A Escritura responde dizendo que Deus está presente em todo lugar, porque, como vimos, seu poder e seu conhecimento estão em todo lugar. Se tudo, em todos os lugares, acontece por meio do poder de Deus, e se ele conhece exaustivamente tudo que seu poder ocasiona, então certamente ele não está ausente, mas presente em cada evento, ainda que sua presença não seja a mesma que a dos seres físicos. Portanto, a onipotência e onisciência de Deus implicam sua onipresença.
Sua onipresença é uma presença tanto no espaço quanto no tempo. O Salmo 139 indica que Deus está presente em todo lugar. Ele é o criador dos céus e da terra, então está em todos os lugares. Ele, que não tem início nem fim, também é o criador do tempo. Então, ele está presente no mundo desde sua criação, e jamais haverá um tempo do qual ele esteja ausente. Na Escritura, ele entra livremente na história e interage com as criaturas. Supremamente, ele adentrou na história humana na pessoa de Jesus Cristo, quando morreu e ressuscitou para nos salvar de nossos pecados.
Assim, a onipresença de Deus não é apenas uma conclusão teórica. É uma verdade preciosa de redenção.
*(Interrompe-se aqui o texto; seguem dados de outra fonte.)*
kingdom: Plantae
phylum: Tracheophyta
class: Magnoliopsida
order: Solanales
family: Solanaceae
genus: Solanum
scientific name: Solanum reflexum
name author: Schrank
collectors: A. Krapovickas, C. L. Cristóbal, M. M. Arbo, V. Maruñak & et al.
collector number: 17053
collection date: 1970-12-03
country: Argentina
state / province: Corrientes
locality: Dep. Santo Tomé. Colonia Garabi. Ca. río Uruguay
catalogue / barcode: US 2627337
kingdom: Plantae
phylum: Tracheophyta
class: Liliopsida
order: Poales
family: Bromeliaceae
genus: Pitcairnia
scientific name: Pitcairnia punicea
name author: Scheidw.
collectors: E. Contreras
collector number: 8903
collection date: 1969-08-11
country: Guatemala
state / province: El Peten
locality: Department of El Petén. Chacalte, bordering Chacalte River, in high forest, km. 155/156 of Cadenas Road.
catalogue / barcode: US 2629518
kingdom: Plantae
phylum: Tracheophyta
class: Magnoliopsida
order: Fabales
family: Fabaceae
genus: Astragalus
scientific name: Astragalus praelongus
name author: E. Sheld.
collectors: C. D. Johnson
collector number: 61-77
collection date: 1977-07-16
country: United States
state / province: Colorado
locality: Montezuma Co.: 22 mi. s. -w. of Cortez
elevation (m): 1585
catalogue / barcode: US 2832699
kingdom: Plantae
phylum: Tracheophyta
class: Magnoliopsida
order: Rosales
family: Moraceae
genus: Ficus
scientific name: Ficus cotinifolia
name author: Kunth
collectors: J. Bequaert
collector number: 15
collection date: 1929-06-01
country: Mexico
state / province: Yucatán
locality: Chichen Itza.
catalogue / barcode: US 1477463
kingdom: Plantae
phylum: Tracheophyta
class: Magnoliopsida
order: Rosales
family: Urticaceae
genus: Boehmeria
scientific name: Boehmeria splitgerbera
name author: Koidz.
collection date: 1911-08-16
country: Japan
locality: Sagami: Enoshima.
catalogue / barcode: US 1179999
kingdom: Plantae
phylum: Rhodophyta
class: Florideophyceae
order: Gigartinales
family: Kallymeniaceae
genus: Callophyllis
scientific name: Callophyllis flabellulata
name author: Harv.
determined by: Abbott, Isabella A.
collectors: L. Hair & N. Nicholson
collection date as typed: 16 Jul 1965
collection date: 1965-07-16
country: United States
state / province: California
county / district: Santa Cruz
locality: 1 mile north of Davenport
Ainda que tenhamos pecado e mereçamos o julgamento de Deus, ele vem ao seu povo e declara “Eu estarei convosco”. Isso significa que Deus está aqui, onde quer que estejamos, e que ele está ao nosso lado. Ele está conosco, não para nos destruir, mas para nos perdoar e salvar do pecado. Este “convosco”, esta presença divina, é frequentemente encontrada nas Escrituras como sua promessa graciosa. A Isaque, Deus disse “serei contigo e te abençoarei” (Gn 26.3) e essa expressão frequentemente compõe a base da aliança redentiva de Deus. O núcleo da aliança, a promessa redentiva de Deus, consiste em “tomar-vos-ei por meu povo e serei vosso Deus” (Ex 6.7, 2Co 6.16; cf. Gn 17.7, Ex 6.7, 29.45, Lv 26.12, Jr 7.23, 11.4, 24.7, 30.22, Ez 11.20, 14.11, 36.28, 37.27, Hb 11.16, Ap 21.3). Não deveria nos surpreender que um dos nomes bíblicos de Jesus é Emanuel, Deus conosco (Is 7.14, Mt 1.23). Assim como o tabernáculo, no Antigo Testamento, era um lugar para Deus habitar com o seu povo, Jesus, o Filho de Deus, “habitou [tabernaculou] entre nós” (Jo 1.14).
É certo que Deus também afirmou que estaria presente com os ímpios, e isso é algo temível e terrível (Ap 1.7). Mas quaisquer que sejam as circunstâncias, boas ou más, Deus está presente nos céus e na terra para cumprir seus próprios desígnios.
Unidade dos “Oni-Atributos”
Vimos que os três “oni-atributos” de Deus são inseparáveis. Dado que o poder de Deus é intencional e universal, ele implica sua onisciência. E visto que a onipotência e onisciência de Deus são universais, devemos concluir que ele é onipresente. Podemos destacar ainda que, uma vez que Deus é onipresente, todos os seus atributos também são onipresentes—seu poder e conhecimento, assim como sua verdade, amor, graça, eternidade, infinitude, entre outros.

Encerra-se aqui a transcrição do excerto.